-- Work instruction --
Using the material that follows, output exactly the lines from the one containing "a un'idea, esattamente come il penn" through the one containing "Sour/Berliner", with both ends kept.

-- Material shown --
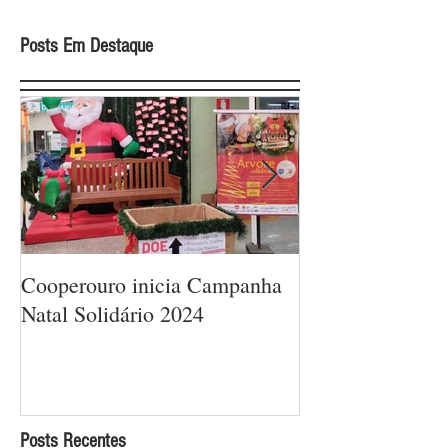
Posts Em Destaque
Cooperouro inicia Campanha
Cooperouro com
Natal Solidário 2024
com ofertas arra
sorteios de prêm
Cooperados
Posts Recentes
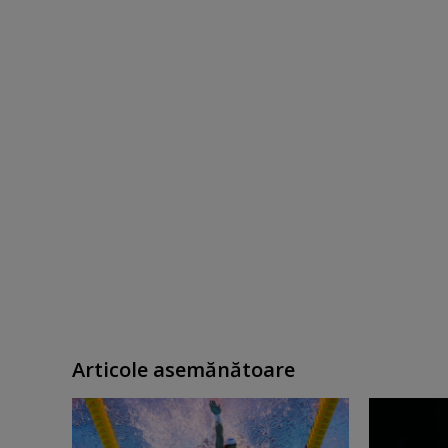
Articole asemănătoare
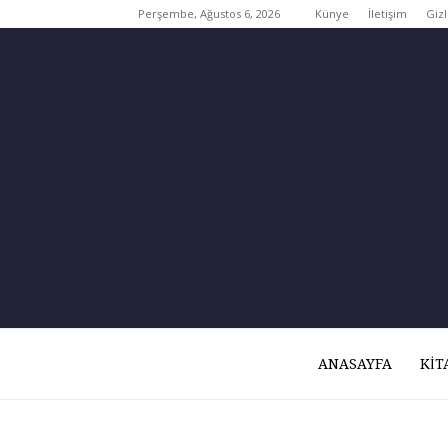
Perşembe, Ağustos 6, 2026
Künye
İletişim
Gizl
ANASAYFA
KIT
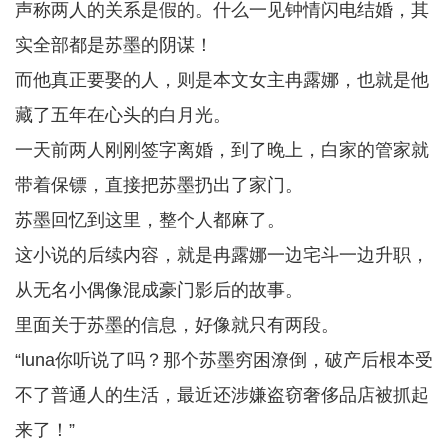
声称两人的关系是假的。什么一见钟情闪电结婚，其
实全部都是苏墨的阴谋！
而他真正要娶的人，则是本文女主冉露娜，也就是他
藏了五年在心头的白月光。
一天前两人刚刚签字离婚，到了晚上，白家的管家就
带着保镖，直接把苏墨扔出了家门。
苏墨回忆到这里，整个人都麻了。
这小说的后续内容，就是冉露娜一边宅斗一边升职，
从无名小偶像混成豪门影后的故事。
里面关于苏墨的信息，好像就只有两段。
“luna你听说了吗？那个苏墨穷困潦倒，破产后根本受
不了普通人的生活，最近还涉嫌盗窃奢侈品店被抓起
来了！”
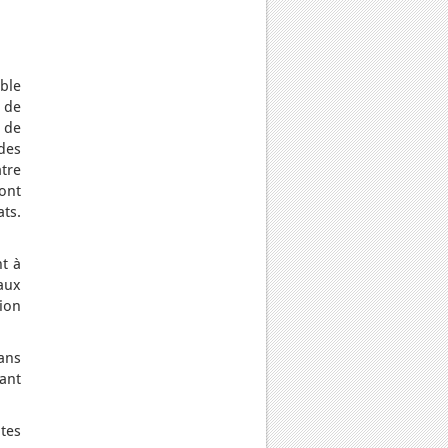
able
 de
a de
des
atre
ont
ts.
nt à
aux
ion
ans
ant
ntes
--
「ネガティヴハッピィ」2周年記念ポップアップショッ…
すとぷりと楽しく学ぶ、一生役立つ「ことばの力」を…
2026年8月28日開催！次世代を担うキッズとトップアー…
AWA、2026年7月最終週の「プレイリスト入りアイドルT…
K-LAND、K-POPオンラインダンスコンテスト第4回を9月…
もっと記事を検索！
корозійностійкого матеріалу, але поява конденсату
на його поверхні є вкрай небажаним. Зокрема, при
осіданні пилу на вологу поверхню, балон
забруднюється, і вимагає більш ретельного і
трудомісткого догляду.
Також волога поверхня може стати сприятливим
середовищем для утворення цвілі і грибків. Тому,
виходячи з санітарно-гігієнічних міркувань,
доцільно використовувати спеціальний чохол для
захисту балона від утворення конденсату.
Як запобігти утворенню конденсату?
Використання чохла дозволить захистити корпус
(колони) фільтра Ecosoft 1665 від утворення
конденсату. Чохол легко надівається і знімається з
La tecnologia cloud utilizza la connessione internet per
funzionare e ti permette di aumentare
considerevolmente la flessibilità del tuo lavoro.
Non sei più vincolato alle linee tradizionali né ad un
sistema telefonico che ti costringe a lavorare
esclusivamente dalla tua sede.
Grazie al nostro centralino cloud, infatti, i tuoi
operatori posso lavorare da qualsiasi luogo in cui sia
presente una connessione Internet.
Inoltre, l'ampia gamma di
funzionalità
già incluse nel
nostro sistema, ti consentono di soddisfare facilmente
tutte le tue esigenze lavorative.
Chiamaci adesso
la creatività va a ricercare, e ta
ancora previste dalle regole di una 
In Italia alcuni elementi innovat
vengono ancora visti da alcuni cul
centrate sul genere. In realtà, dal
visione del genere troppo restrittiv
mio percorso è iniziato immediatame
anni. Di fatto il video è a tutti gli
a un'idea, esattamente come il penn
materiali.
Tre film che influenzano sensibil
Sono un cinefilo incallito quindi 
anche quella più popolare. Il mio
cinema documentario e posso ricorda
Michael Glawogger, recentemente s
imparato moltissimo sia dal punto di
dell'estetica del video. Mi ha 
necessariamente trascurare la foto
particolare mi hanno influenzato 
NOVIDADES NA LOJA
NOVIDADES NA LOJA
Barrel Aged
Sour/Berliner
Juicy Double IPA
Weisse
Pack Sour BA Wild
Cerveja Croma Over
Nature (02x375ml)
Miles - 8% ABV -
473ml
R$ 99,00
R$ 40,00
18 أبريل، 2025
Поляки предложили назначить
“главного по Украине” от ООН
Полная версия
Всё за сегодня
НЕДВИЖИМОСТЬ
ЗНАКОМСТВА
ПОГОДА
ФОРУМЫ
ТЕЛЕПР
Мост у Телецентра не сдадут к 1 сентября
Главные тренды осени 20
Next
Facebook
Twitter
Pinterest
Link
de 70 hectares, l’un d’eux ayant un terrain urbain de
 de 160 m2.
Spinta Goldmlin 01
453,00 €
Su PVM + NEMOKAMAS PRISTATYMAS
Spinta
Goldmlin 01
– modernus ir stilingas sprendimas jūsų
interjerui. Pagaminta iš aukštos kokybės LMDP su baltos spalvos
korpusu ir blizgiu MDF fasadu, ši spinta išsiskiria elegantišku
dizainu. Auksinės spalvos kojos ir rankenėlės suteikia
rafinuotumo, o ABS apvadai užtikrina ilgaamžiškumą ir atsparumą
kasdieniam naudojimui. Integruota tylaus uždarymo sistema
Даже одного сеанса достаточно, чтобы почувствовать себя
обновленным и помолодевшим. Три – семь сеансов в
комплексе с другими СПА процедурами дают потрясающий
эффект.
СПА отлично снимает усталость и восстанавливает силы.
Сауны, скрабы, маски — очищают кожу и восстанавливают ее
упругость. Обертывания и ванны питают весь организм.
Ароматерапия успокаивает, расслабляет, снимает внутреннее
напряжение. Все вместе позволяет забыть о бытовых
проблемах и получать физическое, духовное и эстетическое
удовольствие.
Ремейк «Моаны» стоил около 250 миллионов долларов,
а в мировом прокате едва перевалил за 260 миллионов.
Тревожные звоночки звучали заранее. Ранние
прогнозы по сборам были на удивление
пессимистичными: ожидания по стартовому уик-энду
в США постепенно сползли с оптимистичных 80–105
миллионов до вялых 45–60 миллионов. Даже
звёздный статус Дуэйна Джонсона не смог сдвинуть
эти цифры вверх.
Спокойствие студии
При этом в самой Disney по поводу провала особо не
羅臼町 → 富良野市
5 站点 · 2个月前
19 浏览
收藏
---
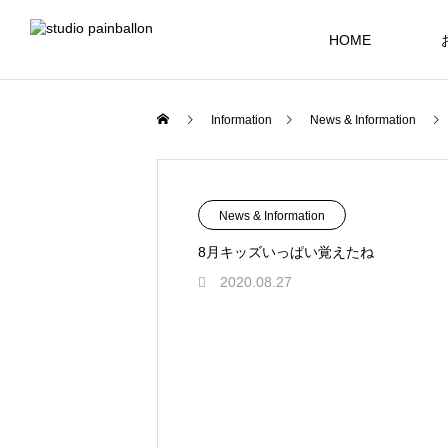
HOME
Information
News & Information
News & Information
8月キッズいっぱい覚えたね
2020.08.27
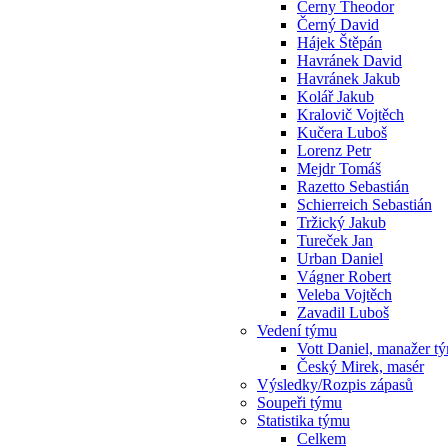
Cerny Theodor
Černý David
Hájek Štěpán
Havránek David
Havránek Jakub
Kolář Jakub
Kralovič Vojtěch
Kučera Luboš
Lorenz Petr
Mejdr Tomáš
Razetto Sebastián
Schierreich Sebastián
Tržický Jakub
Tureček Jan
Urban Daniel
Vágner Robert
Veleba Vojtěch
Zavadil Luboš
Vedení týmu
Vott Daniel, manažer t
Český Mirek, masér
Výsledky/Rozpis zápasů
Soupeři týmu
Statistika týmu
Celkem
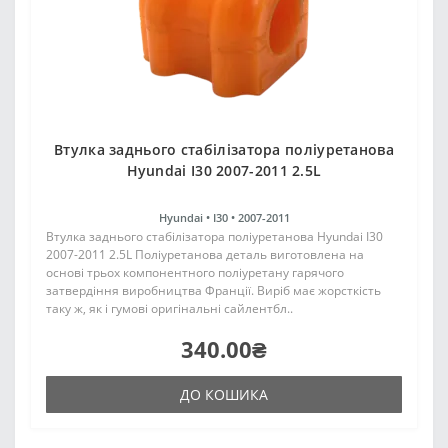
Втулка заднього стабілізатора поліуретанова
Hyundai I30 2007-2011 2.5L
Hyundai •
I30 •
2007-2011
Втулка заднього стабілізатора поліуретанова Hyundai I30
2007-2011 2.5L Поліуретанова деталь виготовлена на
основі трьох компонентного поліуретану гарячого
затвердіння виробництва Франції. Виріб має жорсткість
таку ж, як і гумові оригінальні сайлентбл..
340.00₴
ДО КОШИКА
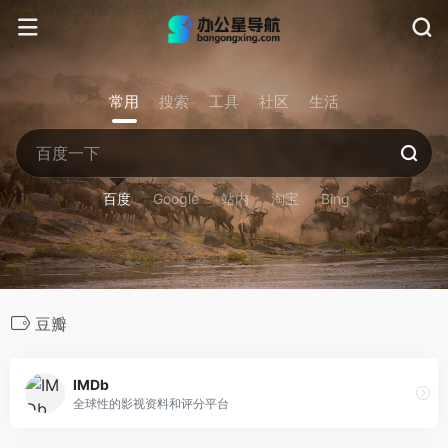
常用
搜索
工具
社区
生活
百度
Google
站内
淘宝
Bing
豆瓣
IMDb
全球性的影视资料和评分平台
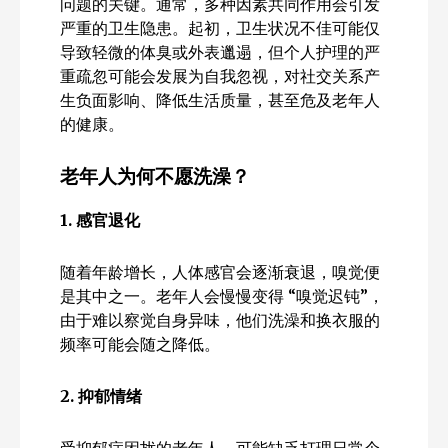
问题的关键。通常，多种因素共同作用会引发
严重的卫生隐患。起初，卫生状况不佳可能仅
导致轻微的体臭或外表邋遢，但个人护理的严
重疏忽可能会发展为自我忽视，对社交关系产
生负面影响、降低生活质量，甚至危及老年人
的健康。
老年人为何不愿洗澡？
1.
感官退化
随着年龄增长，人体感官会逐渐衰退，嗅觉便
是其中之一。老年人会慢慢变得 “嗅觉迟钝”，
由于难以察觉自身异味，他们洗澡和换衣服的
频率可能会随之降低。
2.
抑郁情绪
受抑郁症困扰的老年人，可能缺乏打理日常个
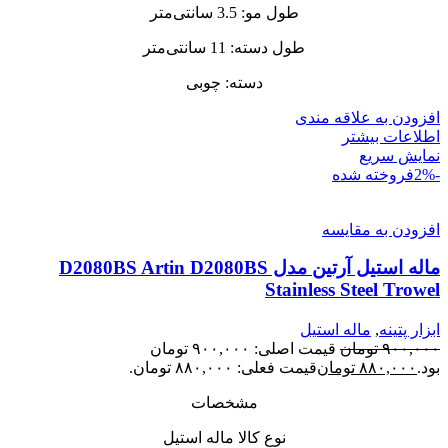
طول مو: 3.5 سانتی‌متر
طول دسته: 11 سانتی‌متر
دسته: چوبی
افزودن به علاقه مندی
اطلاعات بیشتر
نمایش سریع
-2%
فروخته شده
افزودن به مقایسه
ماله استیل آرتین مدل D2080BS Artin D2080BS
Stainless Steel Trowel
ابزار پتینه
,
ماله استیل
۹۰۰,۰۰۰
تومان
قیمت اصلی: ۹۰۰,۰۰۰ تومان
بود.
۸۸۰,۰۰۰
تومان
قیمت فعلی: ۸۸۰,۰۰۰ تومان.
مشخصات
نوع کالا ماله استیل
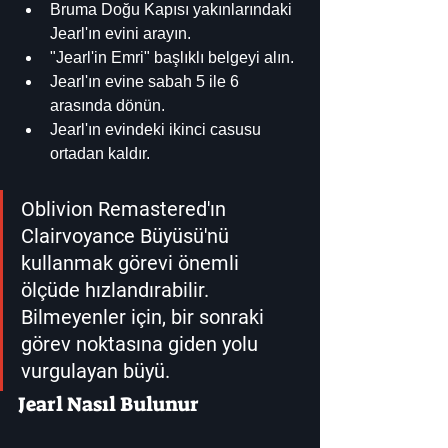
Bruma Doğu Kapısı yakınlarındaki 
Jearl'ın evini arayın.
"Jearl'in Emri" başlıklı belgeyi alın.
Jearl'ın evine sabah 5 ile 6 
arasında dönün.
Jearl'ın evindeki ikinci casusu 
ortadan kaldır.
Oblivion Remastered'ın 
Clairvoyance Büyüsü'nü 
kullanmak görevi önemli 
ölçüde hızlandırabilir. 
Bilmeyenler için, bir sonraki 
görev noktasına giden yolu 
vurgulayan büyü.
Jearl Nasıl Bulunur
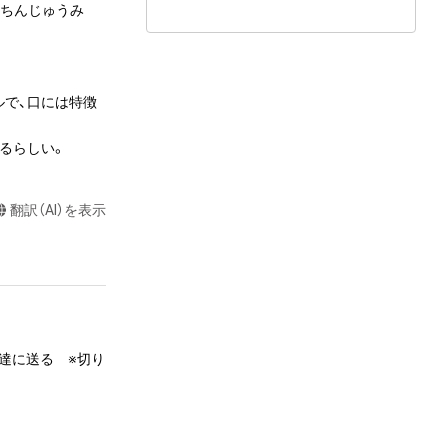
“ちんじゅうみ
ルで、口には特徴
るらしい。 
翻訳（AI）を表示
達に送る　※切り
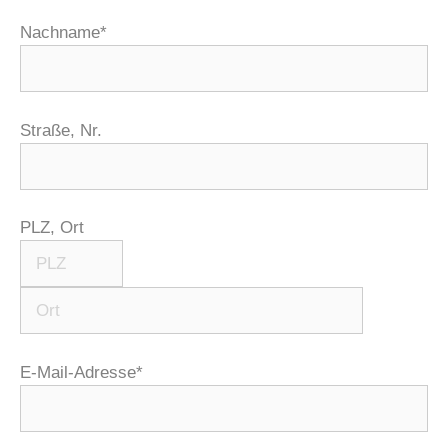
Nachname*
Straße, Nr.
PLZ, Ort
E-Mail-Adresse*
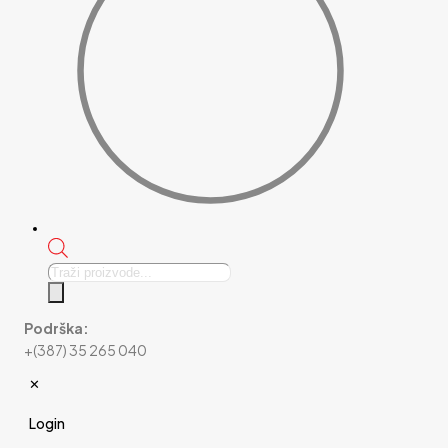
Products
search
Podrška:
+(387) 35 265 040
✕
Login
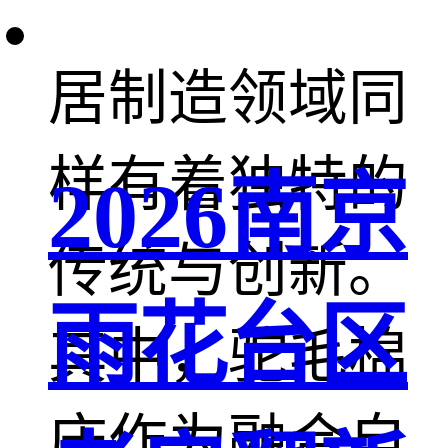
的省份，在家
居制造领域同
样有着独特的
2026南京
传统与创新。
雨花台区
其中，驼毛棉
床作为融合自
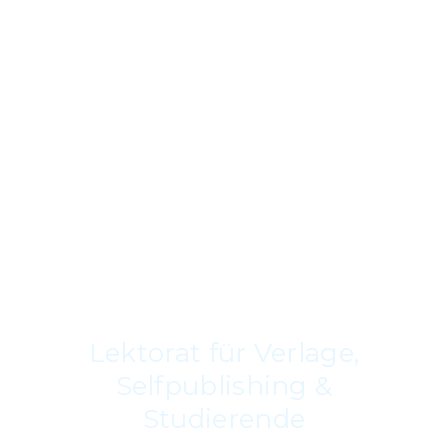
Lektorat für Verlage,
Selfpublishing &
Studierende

-- Task output --
a un'idea, esattamente come il penn
materiali.
Tre film che influenzano sensibil
Sono un cinefilo incallito quindi 
anche quella più popolare. Il mio
cinema documentario e posso ricorda
Michael Glawogger, recentemente s
imparato moltissimo sia dal punto di
dell'estetica del video. Mi ha 
necessariamente trascurare la foto
particolare mi hanno influenzato 
NOVIDADES NA LOJA
NOVIDADES NA LOJA
Barrel Aged
Sour/Berliner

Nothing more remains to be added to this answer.